* _Task item_: Take every line from the records below that includes the word "counterclockwise".

* _Data for processing_:

┏━━

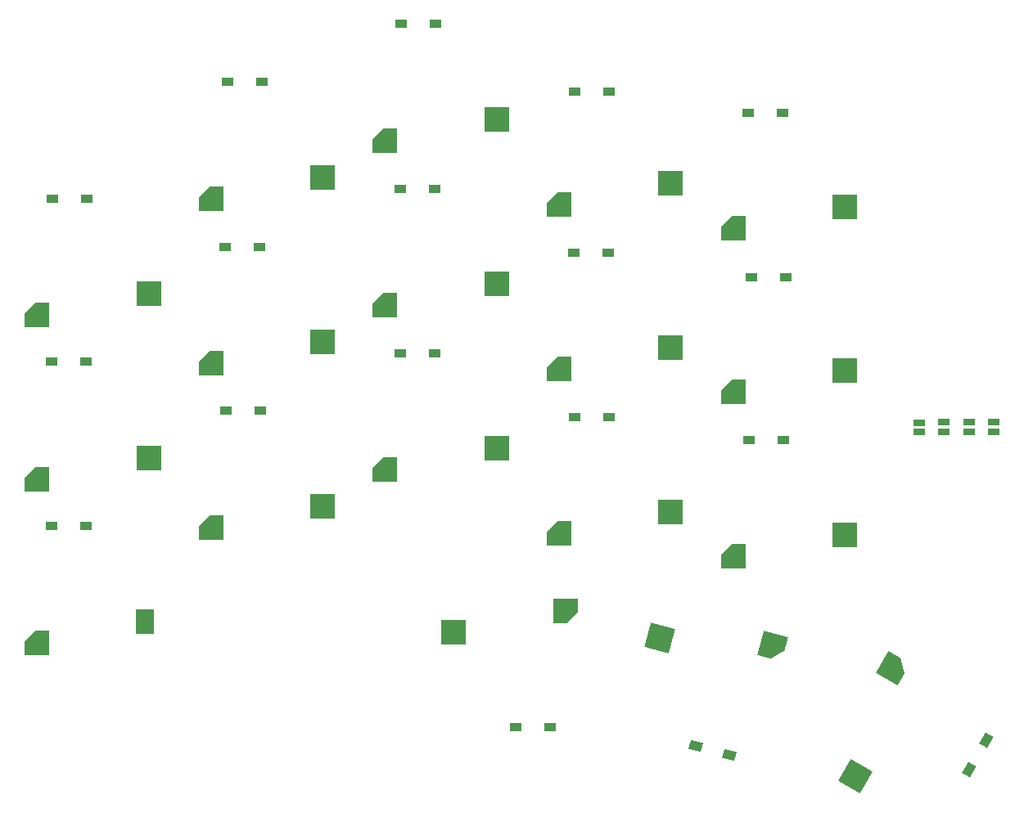
<source format=gtp>
G04 #@! TF.GenerationSoftware,KiCad,Pcbnew,(6.0.0-rc1-307-gc186d1f319)*
G04 #@! TF.CreationDate,2022-03-27T09:47:18+01:00*
G04 #@! TF.ProjectId,chocofi,63686f63-6f66-4692-9e6b-696361645f70,2.1*
G04 #@! TF.SameCoordinates,Original*
G04 #@! TF.FileFunction,Paste,Top*
G04 #@! TF.FilePolarity,Positive*
%FSLAX46Y46*%
G04 Gerber Fmt 4.6, Leading zero omitted, Abs format (unit mm)*
G04 Created by KiCad (PCBNEW (6.0.0-rc1-307-gc186d1f319)) date 2022-03-27 09:47:18*
%MOMM*%
%LPD*%
G01*
G04 APERTURE LIST*
G04 Aperture macros list*
%AMRotRect*
0 Rectangle, with rotation*
0 The origin of the aperture is its center*
0 $1 length*
0 $2 width*
0 $3 Rotation angle, in degrees counterclockwise*
0 Add horizontal line*
21,1,$1,$2,0,0,$3*%
%AMOutline5P*
0 Free polygon, 5 corners , with rotation*
0 The origin of the aperture is its center*
0 number of corners: always 5*
0 $1 to $10 corner X, Y*
0 $11 Rotation angle, in degrees counterclockwise*
0 create outline with 5 corners*
4,1,5,$1,$2,$3,$4,$5,$6,$7,$8,$9,$10,$1,$2,$11*%
%AMOutline6P*
0 Free polygon, 6 corners , with rotation*
0 The origin of the aperture is its center*
0 number of corners: always 6*
0 $1 to $12 corner X, Y*
0 $13 Rotation angle, in degrees counterclockwise*
0 create outline with 6 corners*
4,1,6,$1,$2,$3,$4,$5,$6,$7,$8,$9,$10,$11,$12,$1,$2,$13*%
%AMOutline7P*
0 Free polygon, 7 corners , with rotation*
0 The origin of the aperture is its center*
0 number of corners: always 7*
0 $1 to $14 corner X, Y*
0 $15 Rotation angle, in degrees counterclockwise*
0 create outline with 7 corners*
4,1,7,$1,$2,$3,$4,$5,$6,$7,$8,$9,$10,$11,$12,$13,$14,$1,$2,$15*%
%AMOutline8P*
0 Free polygon, 8 corners , with rotation*
0 The origin of the aperture is its center*
0 number of corners: always 8*
0 $1 to $16 corner X, Y*
0 $17 Rotation angle, in degrees counterclockwise*
0 create outline with 8 corners*
4,1,8,$1,$2,$3,$4,$5,$6,$7,$8,$9,$10,$11,$12,$13,$14,$15,$16,$1,$2,$17*%
G04 Aperture macros list end*
%ADD10R,1.300000X0.950000*%
%ADD11RotRect,1.300000X0.950000X345.000000*%
%ADD12RotRect,1.300000X0.950000X60.000000*%
%ADD13Outline5P,-1.300000X0.130000X-0.130000X1.300000X1.300000X1.300000X1.300000X-1.300000X-1.300000X-1.300000X0.000000*%
%ADD14R,2.600000X2.600000*%
%ADD15R,1.900000X2.600000*%
%ADD16Outline5P,-1.300000X0.130000X-0.130000X1.300000X1.300000X1.300000X1.300000X-1.300000X-1.300000X-1.300000X180.000000*%
%ADD17Outline5P,-1.300000X0.130000X-0.130000X1.300000X1.300000X1.300000X1.300000X-1.300000X-1.300000X-1.300000X165.000000*%
%ADD18RotRect,2.600000X2.600000X165.000000*%
%ADD19Outline5P,-1.300000X0.130000X-0.130000X1.300000X1.300000X1.300000X1.300000X-1.300000X-1.300000X-1.300000X240.000000*%
%ADD20RotRect,2.600000X2.600000X240.000000*%
%ADD21R,1.143000X0.635000*%
G04 APERTURE END LIST*
D10*
X84229400Y-64312800D03*
X87779400Y-64312800D03*
X102314200Y-52273200D03*
X105864200Y-52273200D03*
X120297400Y-46228000D03*
X123847400Y-46228000D03*
X138229800Y-53289200D03*
X141779800Y-53289200D03*
X156213000Y-55422800D03*
X159763000Y-55422800D03*
X84127800Y-81229200D03*
X87677800Y-81229200D03*
X102111000Y-69342000D03*
X105661000Y-69342000D03*
X120195800Y-63347600D03*
X123745800Y-63347600D03*
X138179000Y-69900800D03*
X141729000Y-69900800D03*
X156517800Y-72491600D03*
X160067800Y-72491600D03*
X84127800Y-98247200D03*
X87677800Y-98247200D03*
X102212600Y-86309200D03*
X105762600Y-86309200D03*
X120195800Y-80314800D03*
X123745800Y-80314800D03*
X138280600Y-86969600D03*
X141830600Y-86969600D03*
X156314600Y-89357200D03*
X159864600Y-89357200D03*
X132184600Y-119075200D03*
X135734600Y-119075200D03*
D11*
X150799764Y-121001192D03*
X154228800Y-121920000D03*
D12*
X179070666Y-123432630D03*
X180845666Y-120358240D03*
D13*
X82635000Y-76350000D03*
D14*
X94185000Y-74150000D03*
D13*
X100635000Y-64350000D03*
D14*
X112185000Y-62150000D03*
D13*
X118635000Y-58350000D03*
D14*
X130185000Y-56150000D03*
D13*
X136635000Y-64970000D03*
D14*
X148185000Y-62770000D03*
D13*
X154635000Y-67350000D03*
D14*
X166185000Y-65150000D03*
D13*
X82635000Y-93350000D03*
D14*
X94185000Y-91150000D03*
D13*
X100635000Y-81350000D03*
D14*
X112185000Y-79150000D03*
D13*
X118635000Y-75350000D03*
D14*
X130185000Y-73150000D03*
D13*
X136635000Y-81970000D03*
D14*
X148185000Y-79770000D03*
D13*
X154635000Y-84350000D03*
D14*
X166185000Y-82150000D03*
D13*
X82635000Y-110350000D03*
D15*
X93810000Y-108150000D03*
D13*
X100635000Y-98350000D03*
D14*
X112185000Y-96150000D03*
D13*
X118635000Y-92350000D03*
D14*
X130185000Y-90150000D03*
D13*
X136635000Y-98975000D03*
D14*
X148185000Y-96775000D03*
D13*
X154635000Y-101350000D03*
D14*
X166185000Y-99150000D03*
D16*
X137285000Y-107040000D03*
D14*
X125735000Y-109240000D03*
D17*
X158763380Y-110680374D03*
D18*
X147037535Y-109816051D03*
D19*
X171144649Y-112978767D03*
D20*
X167274905Y-124081360D03*
D21*
X179070000Y-87448020D03*
X179070000Y-88448780D03*
X176470000Y-87468020D03*
X176470000Y-88468780D03*
X173930000Y-87498020D03*
X173930000Y-88498780D03*
X181640000Y-87438420D03*
X181640000Y-88439180D03*
M02*

</source>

┗━━

* _Answer for the task_:
0 $3 Rotation angle, in degrees counterclockwise*
0 $11 Rotation angle, in degrees counterclockwise*
0 $13 Rotation angle, in degrees counterclockwise*
0 $15 Rotation angle, in degrees counterclockwise*
0 $17 Rotation angle, in degrees counterclockwise*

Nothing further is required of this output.